Providing efficient and effective services also means that everyone feels that they can walk the streets safely and with dignity. But in order to make that a reality in Philadelphia, we will have to all put aside our differences and acknowledge both: that black lives do matter, and that the overwhelming majority of our police are decent, hard working public servants who risk their lives every day. We just need to give them the tools to establish strong relationships with the communities they are sworn to protect and serve.

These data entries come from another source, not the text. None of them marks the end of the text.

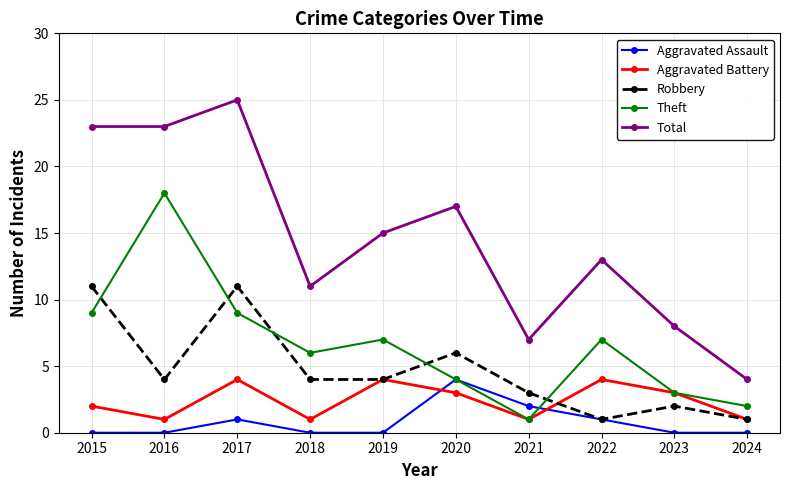

How many values in the Total series are below 15?

5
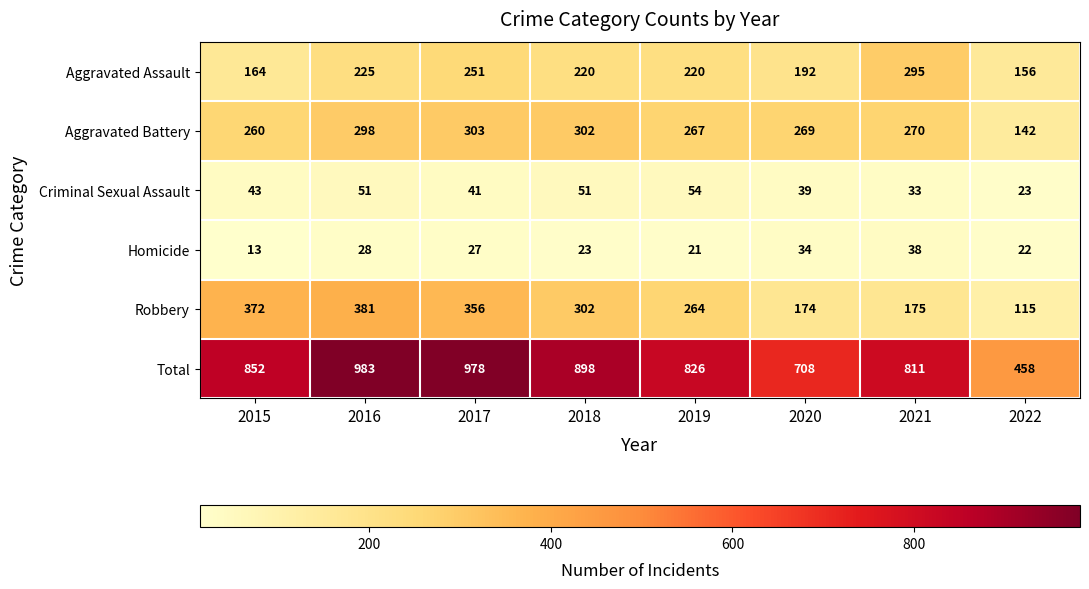

How many data points in Aggravated Assault are less than 220?

3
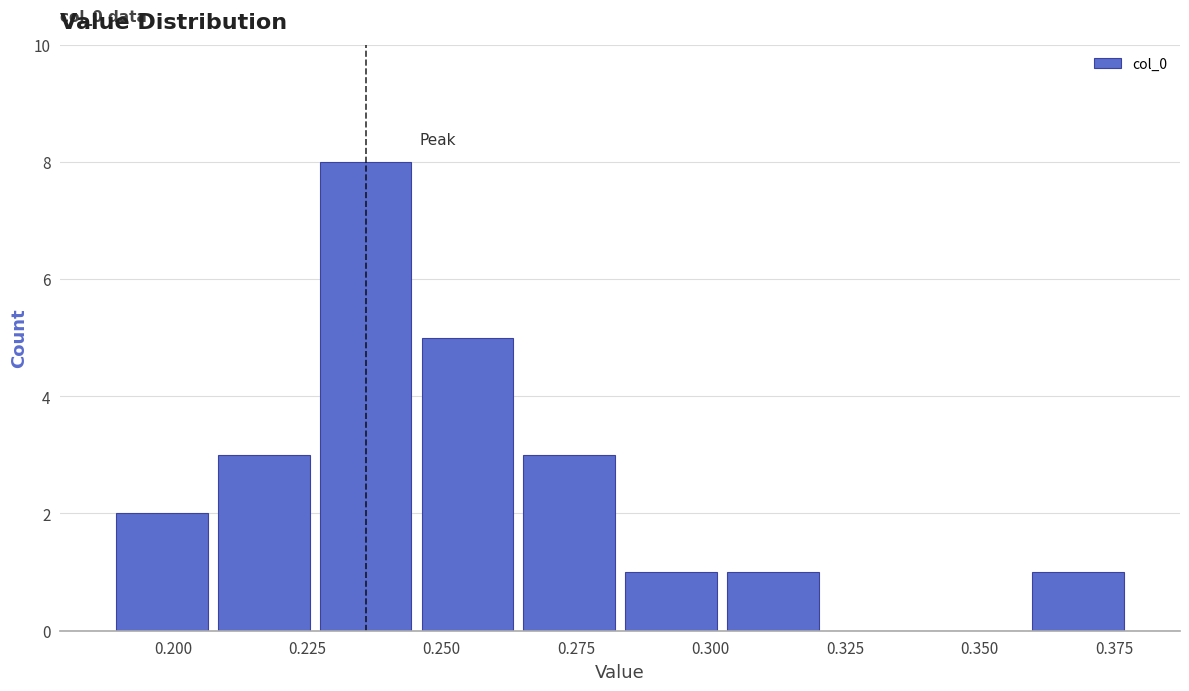

Around what value on the x-axis is the tallest bar? Give the approximate position of its centre, as read against the axis.

0.235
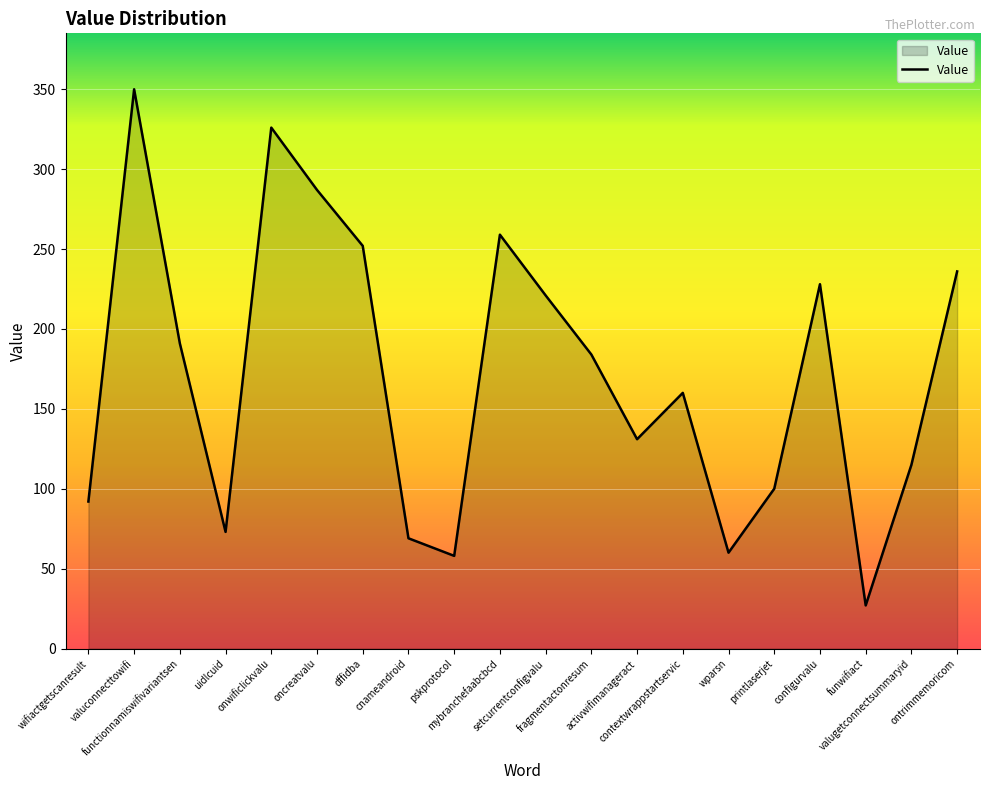

The chart shows a value of 62 at activwifimanageract. True or false?

False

Furthermore, providing efficient and effective services means that parents working two or three jobs will not live in poverty. But in order to create a living wage economy: our large, corporate banks will have to invest in our small, neighborhood businesses, our C-suite executives will have to hire our returning citizens, and we will have to stop pitting the growth of blue collar jobs at the Port against white collar jobs in our hospitals and tech firms – we have to do both.
To achieve this vision, we will all have to work together. Government simply cannot do it alone – we need our businesses, our non-profits, our universities and everyday Philadelphians to come together and row in the same direction.
That kind of unity may seem impossible to some, but there are so many Philadelphians who are already doing it. There are volunteer mentors who go to South Philly High School every day to keep our kids in school and off the streets. There are corporations that fund scholarships for our parochial students, like the Neumann Goretti’s Women Basketball Team, so that those young women could become not only national champions on the court, but also the first in their families to go to college. There are police officers who volunteer with PAL programs, so that more children’s first interaction with police officers are positive and fun. There are community activists who organize so that we are all forced to acknowledge and do something about injustice in our society. There are community development corporations that work with neighbors and developers to make sure that our city grows but doesn’t lose our oldest residents in the process.
So, to those Philadelphians and all the rest who have entrusted me with this great responsibility, thank you. I promise to serve you, to be accountable to you and, most importantly, to work with you. So we can make every Philadelphia neighborhood the best that it can be.”